Glue-in instead of bolt-on neck?

Discussion in 'Luthier's Corner' started by count_funkula, Mar 18, 2005.

  1. What's the disadvantage of gluing a neck into a standard
    bolt-on style neck pocket?

    Obviously the neck would be more difficult to remove if it was damaged but not impossible.

    Just curious why more people don't do that.
  2. Tim__x


    Aug 13, 2002
    Alberta, Canada
    Many people do do that. It's called a set-neck. Most people say it sounds half neck-though, half bolt-on.
  3. Worshiper


    Aug 13, 2004
    New York
    I'm making a set-in now. I'm doing it because I like the look of it and I was installing LED's in the neck. It was originally a bolt on but I changed my mind. I guess a major advangage is a distinct sound that can only be acheived with a set-in neck. They're pretty strong, but I have heard of them breaking over time.
  4. Trevorus


    Oct 18, 2002
    Urbana, IL
    I did this to my P bass. Sounds pretty good. Made my Pbass bright.
  5. I guess I always thought of a "set neck" bass as having a dovetail joint where the neck connects. I suppose there are many ways to do it. It's tempting to just glue the neck in rather than mess with drilling holes for the bolts.

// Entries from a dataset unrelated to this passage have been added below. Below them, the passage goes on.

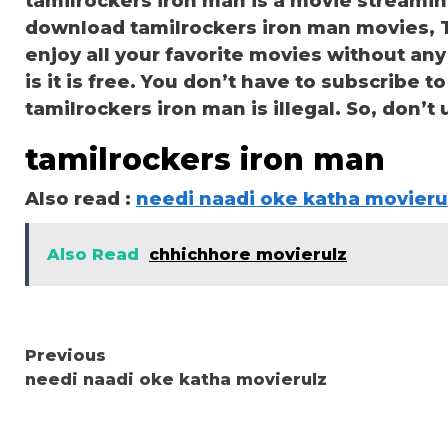
tamilrockers iron man is a movie streami
download tamilrockers iron man movies, TV
enjoy all your favorite movies without any 
is it is free. You don’t have to subscribe to
tamilrockers iron man is illegal. So, don’t us
tamilrockers iron man
Also read :
needi naadi oke katha movieru
Also Read
chhichhore movierulz
Continue
Previous
needi naadi oke katha movierulz
Reading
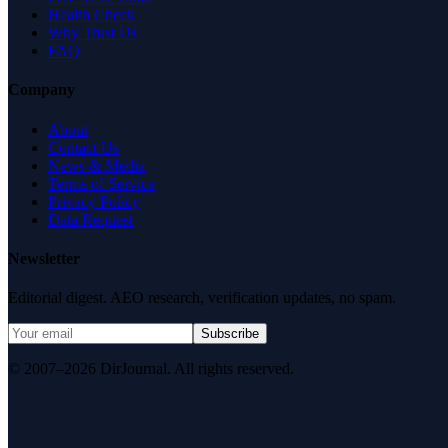
Health Check
Why Trust Us
FAQ
Company
About
Contact Us
News & Media
Terms of Service
Privacy Policy
Data Request
Newsletter
Editorial digest. AEO research, verification updates, no spam.
Subscribe
© 2007–2026 DirJournal. All rights reserved.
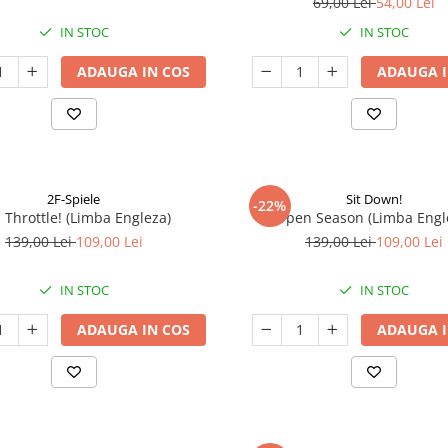
69,00 Lei
54,00 Lei
IN STOC
IN STOC
ADAUGA IN COS
ADAUGA I
2F-Spiele
Sit Down!
-22%
l Throttle! (Limba Engleza)
Open Season (Limba Engl
139,00 Lei
109,00 Lei
139,00 Lei
109,00 Lei
IN STOC
IN STOC
ADAUGA IN COS
ADAUGA I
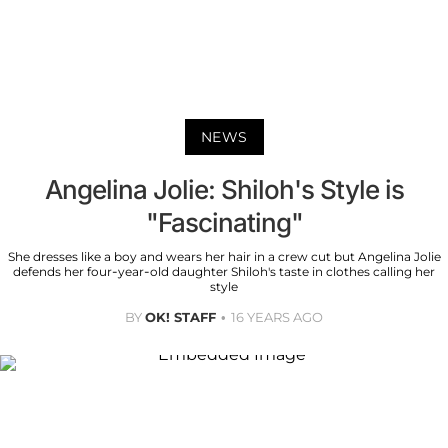
NEWS
Angelina Jolie: Shiloh's Style is
"Fascinating"
She dresses like a boy and wears her hair in a crew cut but Angelina Jolie
defends her four-year-old daughter Shiloh's taste in clothes calling her
style
BY
OK! STAFF
16 YEARS AGO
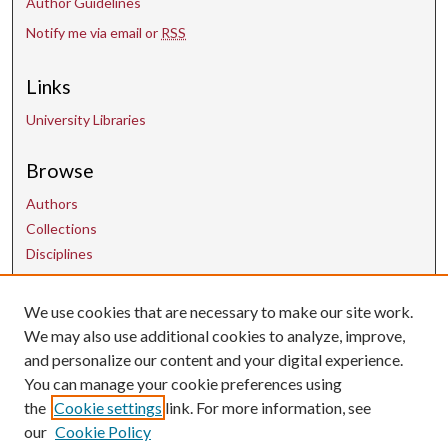
Author Guidelines
Notify me via email or
RSS
Links
University Libraries
Browse
Authors
Collections
Disciplines
We use cookies that are necessary to make our site work.
Contact Us
We may also use additional cookies to analyze, improve,
and personalize our content and your digital experience.
uarepos@uark.edu
You can manage your cookie preferences using
the
Cookie settings
link. For more information, see
our
Cookie Policy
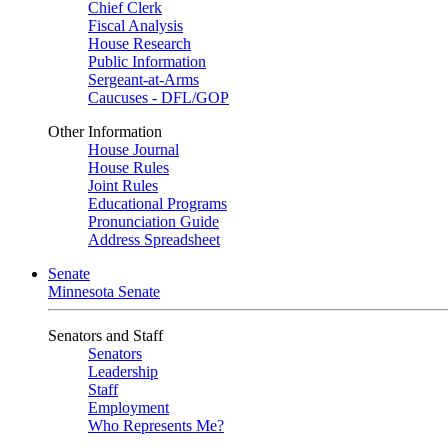
Chief Clerk
Fiscal Analysis
House Research
Public Information
Sergeant-at-Arms
Caucuses - DFL/GOP
Other Information
House Journal
House Rules
Joint Rules
Educational Programs
Pronunciation Guide
Address Spreadsheet
Senate
Minnesota Senate
Senators and Staff
Senators
Leadership
Staff
Employment
Who Represents Me?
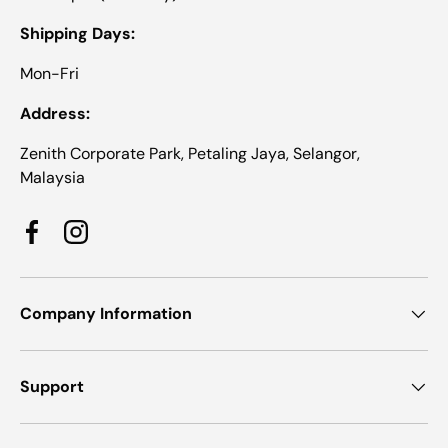
Shipping Days:
Mon-Fri
Address:
Zenith Corporate Park, Petaling Jaya, Selangor,
Malaysia
Facebook
Instagram
Company Information
Support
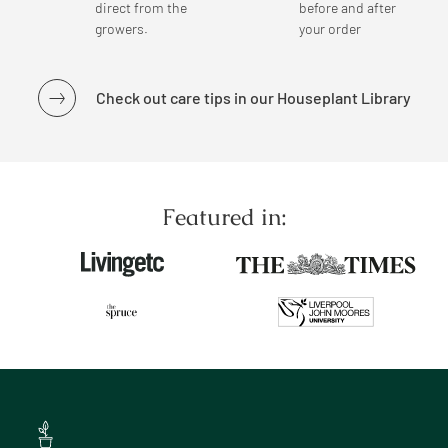
direct from the
before and after
growers.
your order
Check out care tips in our Houseplant Library
Featured in:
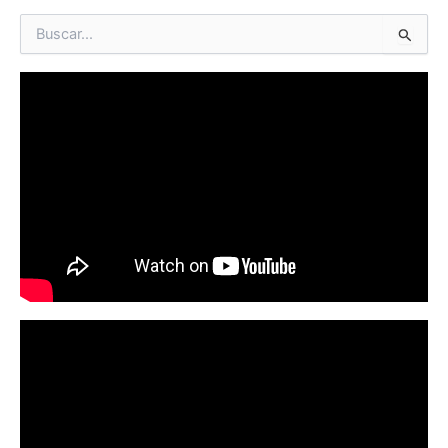
B
u
s
c
a
r
p
o
r
:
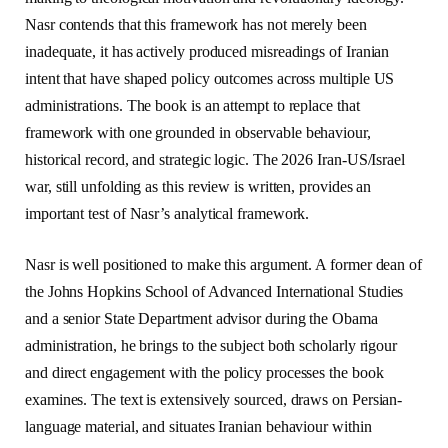
Nasr contends that this framework has not merely been
inadequate, it has actively produced misreadings of Iranian
intent that have shaped policy outcomes across multiple US
administrations. The book is an attempt to replace that
framework with one grounded in observable behaviour,
historical record, and strategic logic. The 2026 Iran-US/Israel
war, still unfolding as this review is written, provides an
important test of Nasr’s analytical framework.
Nasr is well positioned to make this argument. A former dean of
the Johns Hopkins School of Advanced International Studies
and a senior State Department advisor during the Obama
administration, he brings to the subject both scholarly rigour
and direct engagement with the policy processes the book
examines. The text is extensively sourced, draws on Persian-
language material, and situates Iranian behaviour within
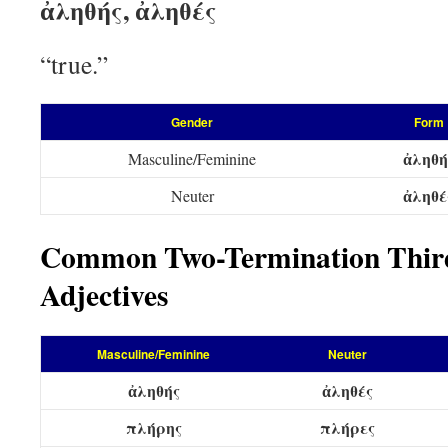
ἀληθής, ἀληθές
“true.”
Gender
Form
ἀληθή
Masculine/Feminine
ἀληθέ
Neuter
Common Two-Termination Third
Adjectives
Masculine/Feminine
Neuter
ἀληθής
ἀληθές
πλήρης
πλήρες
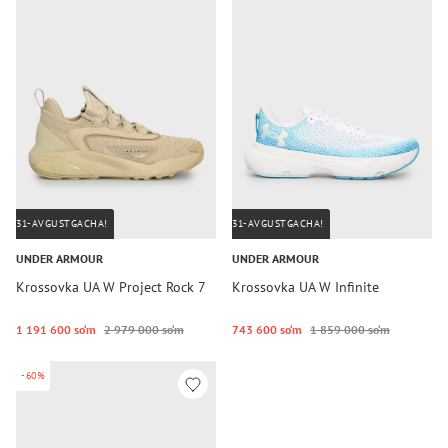
31-AVGUSTGACHA!
31-AVGUSTGACHA!
UNDER ARMOUR
UNDER ARMOUR
Krossovka UA W Project Rock 7
Krossovka UA W Infinite
1 191 600 so‘m
2 979 000 so‘m
743 600 so‘m
1 859 000 so‘m
-60%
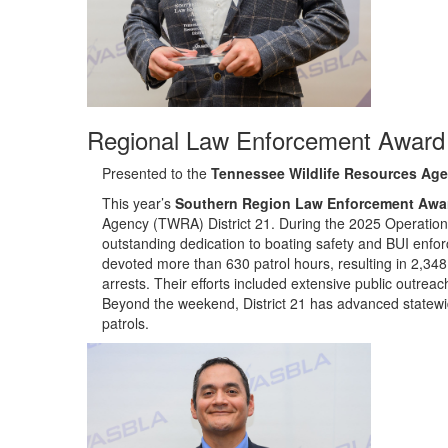
Regional Law Enforcement Award 
Presented to the
Tennessee Wildlife Resources Agen
Th
is year’s
Southern Region Law Enforcement Awa
Agency (TWRA) District 21.
During the 2025 Operation
outstanding dedication to boating safety and BUI enfor
devoted more than 630 patrol hours, resulting in 2,348
arrests. Their efforts included extensive public outre
Beyond the weekend, District 21 has advanced statewid
patrols.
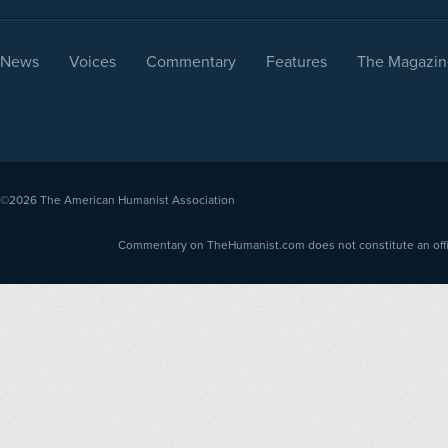
News
Voices
Commentary
Features
The Magazin
©2026
The American Humanist Association
Commentary on TheHumanist.com does not constitute an offici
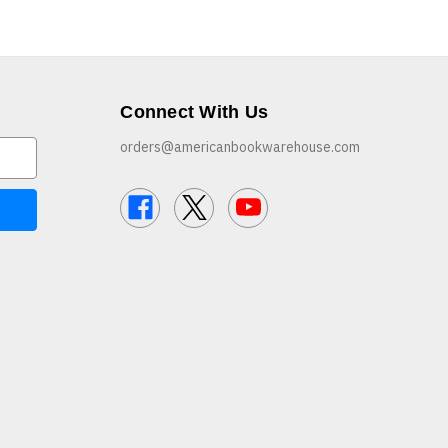
Connect With Us
orders@americanbookwarehouse.com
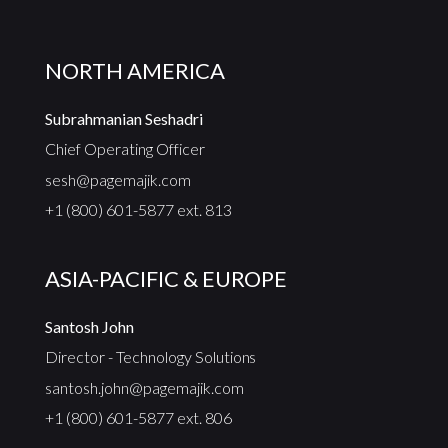
NORTH AMERICA
Subrahmanian Seshadri
Chief Operating Officer
sesh@pagemajik.com
+1 (800) 601-5877 ext. 813
ASIA-PACIFIC & EUROPE
Santosh John
Director - Technology Solutions
santosh.john@pagemajik.com
+1 (800) 601-5877 ext. 806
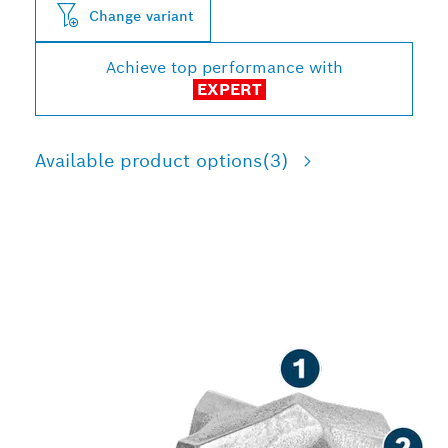
Change variant
Achieve top performance with
EXPERT
Available product options
(3)
LONG LIFE DRILLING IN
REINFORCED CONCRETE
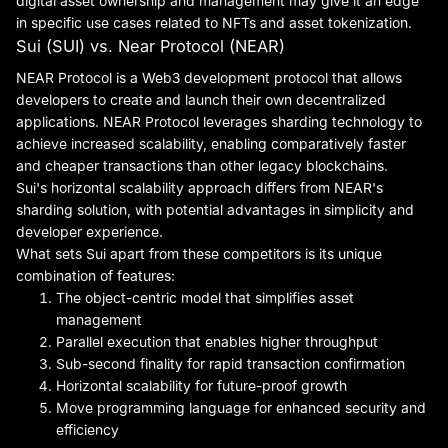
digital asset ownership and management may give it an edge
in specific use cases related to NFTs and asset tokenization.
Sui (SUI) vs. Near Protocol (NEAR)
NEAR Protocol is a Web3 development protocol that allows
developers to create and launch their own decentralized
applications. NEAR Protocol leverages sharding technology to
achieve increased scalability, enabling comparatively faster
and cheaper transactions than other legacy blockchains.
Sui's horizontal scalability approach differs from NEAR's
sharding solution, with potential advantages in simplicity and
developer experience.
What sets Sui apart from these competitors is its unique
combination of features:
The object-centric model that simplifies asset
management
Parallel execution that enables higher throughput
Sub-second finality for rapid transaction confirmation
Horizontal scalability for future-proof growth
Move programming language for enhanced security and
efficiency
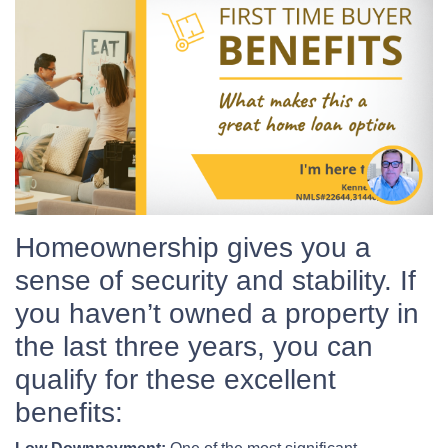
Homeownership gives you a
sense of security and stability. If
you haven’t owned a property in
the last three years, you can
qualify for these excellent
benefits:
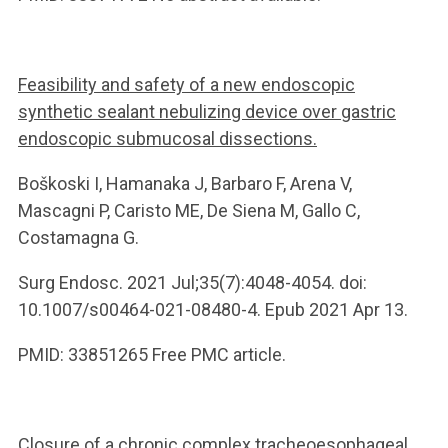
Feasibility and safety of a new endoscopic
synthetic sealant nebulizing device over gastric
endoscopic submucosal dissections.
Boškoski I, Hamanaka J, Barbaro F, Arena V,
Mascagni P, Caristo ME, De Siena M, Gallo C,
Costamagna G.
Surg Endosc. 2021 Jul;35(7):4048-4054. doi:
10.1007/s00464-021-08480-4. Epub 2021 Apr 13.
PMID: 33851265 Free PMC article.
Closure of a chronic complex tracheoesophageal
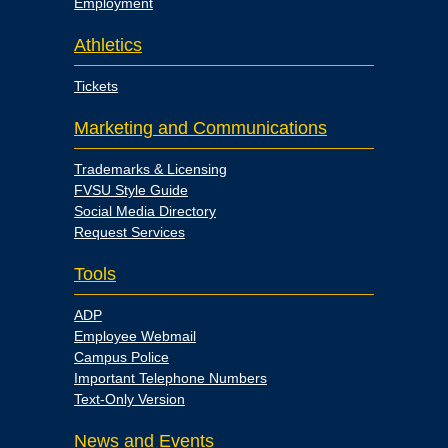
Employment
Athletics
Tickets
Marketing and Communications
Trademarks & Licensing
FVSU Style Guide
Social Media Directory
Request Services
Tools
ADP
Employee Webmail
Campus Police
Important Telephone Numbers
Text-Only Version
News and Events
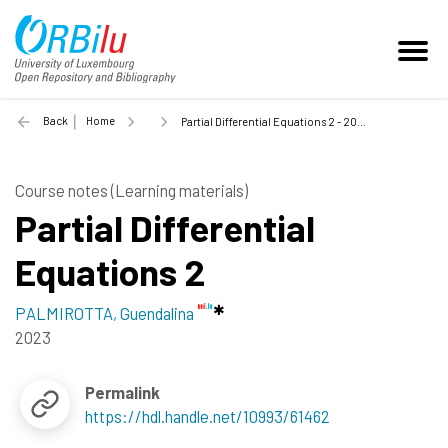
Back
Home
Partial Differential Equations 2 - 2023
Course notes (Learning materials)
Partial Differential
Equations 2
PALMIROTTA, Guendalina
2023
Permalink
https://hdl.handle.net/10993/61462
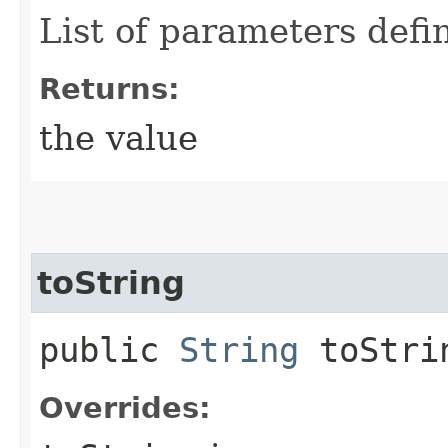
List of parameters defi
Returns:
the value
toString
public
String
toStri
Overrides:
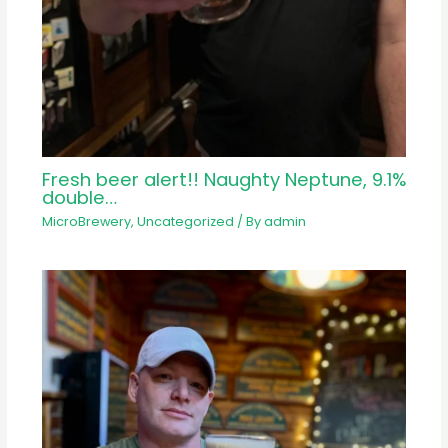
Fresh beer alert!! Naughty Neptune, 9.1%
double…
MicroBrewery
,
Uncategorized
/ By
admin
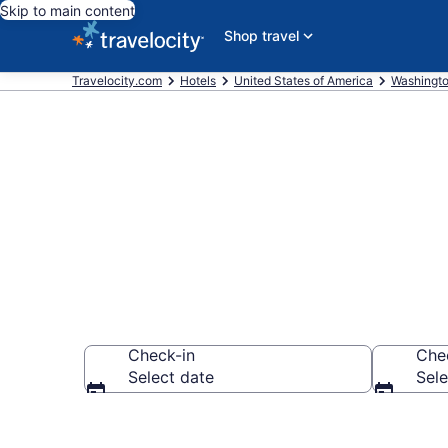
Skip to main content
Shop travel
Travelocity.com
Hotels
United States of America
Washingt
Find a Hotel 
Check-in
Che
Select date
Sele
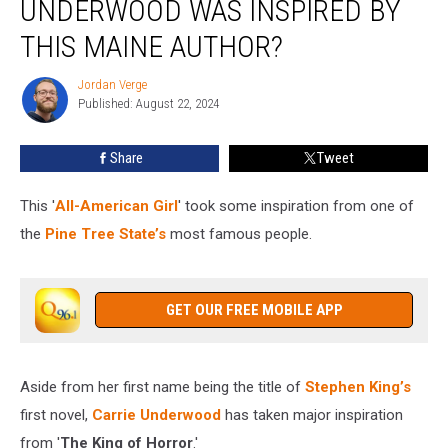
UNDERWOOD WAS INSPIRED BY
Carrie
Underwood
THIS MAINE AUTHOR?
Was
Inspired
Jordan Verge
Jordan
by
Published: August 22, 2024
Verge
This
Maine
Share
Tweet
Author?
This '
All-American Girl
' took some inspiration from one of
the
Pine Tree State’s
most famous people.
GET OUR FREE MOBILE APP
Aside from her first name being the title of
Stephen King’s
first novel,
Carrie Underwood
has taken major inspiration
from '
The King of Horror
.'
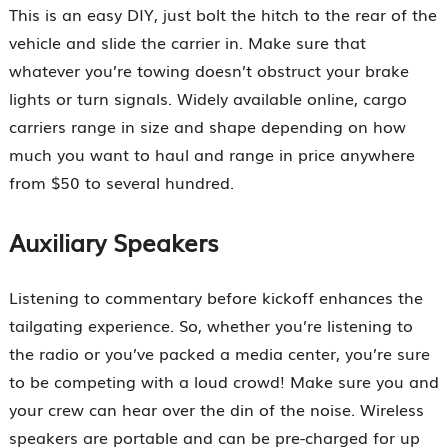
This is an easy DIY, just bolt the hitch to the rear of the
vehicle and slide the carrier in. Make sure that
whatever you’re towing doesn’t obstruct your brake
lights or turn signals. Widely available online, cargo
carriers range in size and shape depending on how
much you want to haul and range in price anywhere
from $50 to several hundred.
Auxiliary Speakers
Listening to commentary before kickoff enhances the
tailgating experience. So, whether you’re listening to
the radio or you’ve packed a media center, you’re sure
to be competing with a loud crowd! Make sure you and
your crew can hear over the din of the noise. Wireless
speakers are portable and can be pre-charged for up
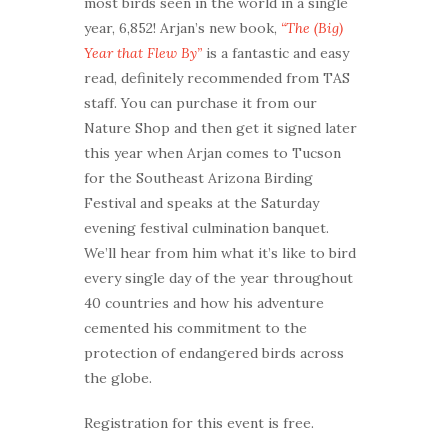
most birds seen in the world in a single
year, 6,852! Arjan’s new book,
“The (Big)
Year that Flew By”
is a fantastic and easy
read, definitely recommended from TAS
staff. You can purchase it from our
Nature Shop and then get it signed later
this year when Arjan comes to Tucson
for the Southeast Arizona Birding
Festival and speaks at the Saturday
evening festival culmination banquet.
We’ll hear from him what it’s like to bird
every single day of the year throughout
40 countries and how his adventure
cemented his commitment to the
protection of endangered birds across
the globe.
Registration for this event is free.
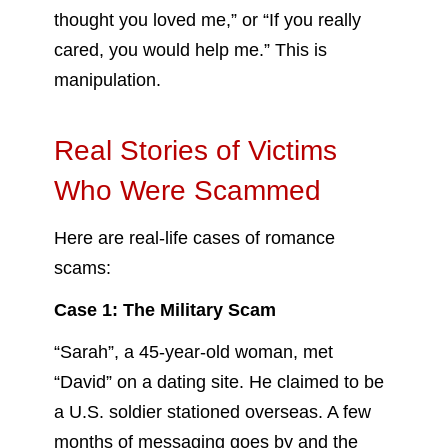
thought you loved me,” or “If you really
cared, you would help me.” This is
manipulation.
Real Stories of Victims
Who Were Scammed
Here are real-life cases of romance
scams:
Case 1: The Military Scam
“Sarah”, a 45-year-old woman, met
“David” on a dating site. He claimed to be
a U.S. soldier stationed overseas. A few
months of messaging goes by and the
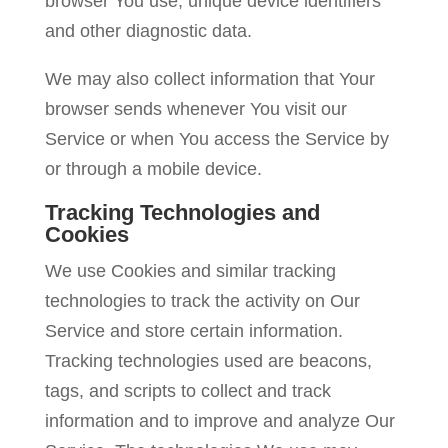
browser You use, unique device identifiers
and other diagnostic data.
We may also collect information that Your
browser sends whenever You visit our
Service or when You access the Service by
or through a mobile device.
Tracking Technologies and
Cookies
We use Cookies and similar tracking
technologies to track the activity on Our
Service and store certain information.
Tracking technologies used are beacons,
tags, and scripts to collect and track
information and to improve and analyze Our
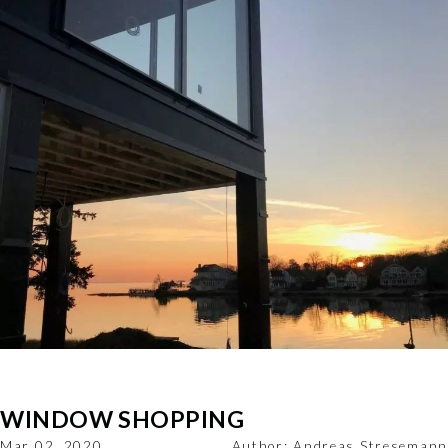
WINDOW SHOPPING
Mar 02, 2020
Author:
Andreas Stresemann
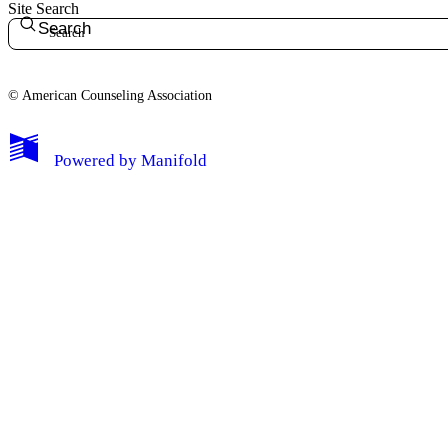
Site Search
Search
© American Counseling Association
Powered by
Manifold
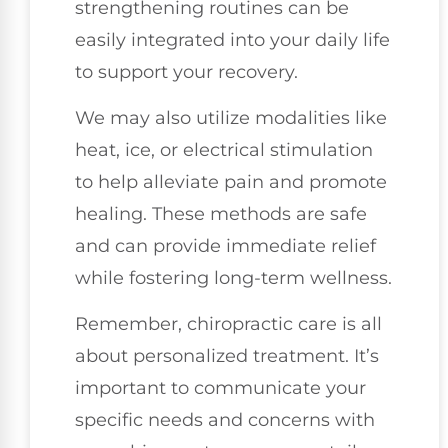
strengthening routines can be
easily integrated into your daily life
to support your recovery.
We may also utilize modalities like
heat, ice, or electrical stimulation
to help alleviate pain and promote
healing. These methods are safe
and can provide immediate relief
while fostering long-term wellness.
Remember, chiropractic care is all
about personalized treatment. It’s
important to communicate your
specific needs and concerns with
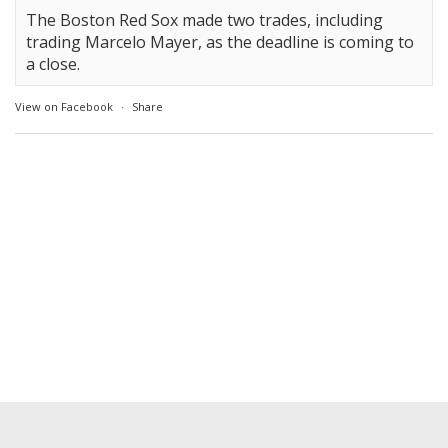
The Boston Red Sox made two trades, including
trading Marcelo Mayer, as the deadline is coming to
a close.
View on Facebook
·
Share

    I may try that in the furure.
  6. FBB Custom

    FBB Custom TalkBass Pro Commercial User

    Jan 26, 2002
    Owner: FBB Bass Works
    This came up recently in another thread. I always thought of set-necks as having a mortise-and-tenon like Gibson. But there's a handful of modern builders that are doing without the extra joinery these days.
  7. Trevorus


    Oct 18, 2002
    Urbana, IL
    A properly set up glue joint with titebond 2 can take about 3750psi (from their website). I don't figure you need any real fancy joinery.
  8. I am a big fan of setnecks. The reason I prefer them is because they provide the convenience of a bolt on in the building stages (you build the neck and body separately) but they provide the structural strength of a through body (everybody knows you can knock a bolt on neck out of place easily). Plus, if you use the same wood on your body for a center block as on your neck, you essentially have a through neck (you couldn't tell the difference in sound).
  9. 6-3-2


    Sep 20, 2003
    I hear though, that since glue isn't exactly resonant it negatively affects the tone.
  10. Scott French

    Scott French Dude Supporting Member

    May 12, 2004
    Grass Valley, CA
    Acoustic guitars are pretty much held together by glue. A good electric setneck joint has a teeny tiny amount of glue holding the actual joint together. Compair that to a glue filled acoustic dovetail joint or a standard electric bolt-on.

    To me setnecks are the best of both worlds, a very solid joint for the body and neck (I'm not much of a screw fan) and since the bridge isn't connected directly to the neck blank as in a thru-body instrument the body wood is actually be part of the sound.